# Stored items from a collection

================================

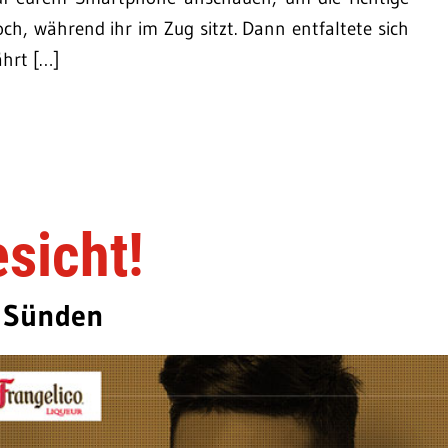
h, während ihr im Zug sitzt. Dann entfaltete sich
ährt […]
esicht!
e Sünden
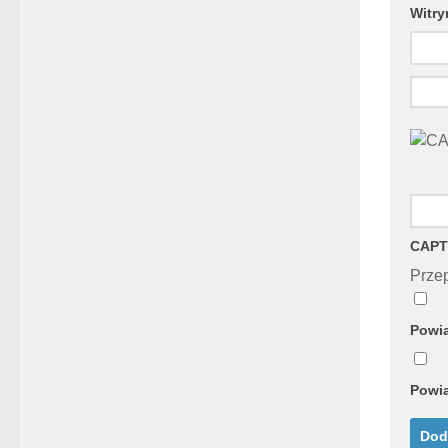
Witry
CAPT
Przep
Powia
Powia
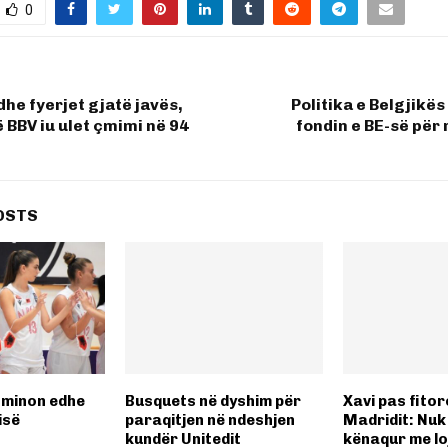
0
he fyerjet gjatë javës,
Politika e Belgjikës
 BBV iu ulet çmimi në 94
fondin e BE-së pë
OSTS
ominon edhe
Busquets në dyshim për
Xavi pas fitor
isë
paraqitjen në ndeshjen
Madridit: Nuk 
kundër Unitedit
kënaqur me lo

================================

# Activity
An exact restatement of the entries above is needed; no picture may appear in it.

# Result of this exercise
h, während ihr im Zug sitzt. Dann entfaltete sich
ährt […]
esicht!
e Sünden
Witry
CAPT
Przep
Powia
Powia
0
he fyerjet gjatë javës,
Politika e Belgjikës
 BBV iu ulet çmimi në 94
fondin e BE-së pë
OSTS
ominon edhe
Busquets në dyshim për
Xavi pas fitor
isë
paraqitjen në ndeshjen
Madridit: Nuk 
kundër Unitedit
kënaqur me lo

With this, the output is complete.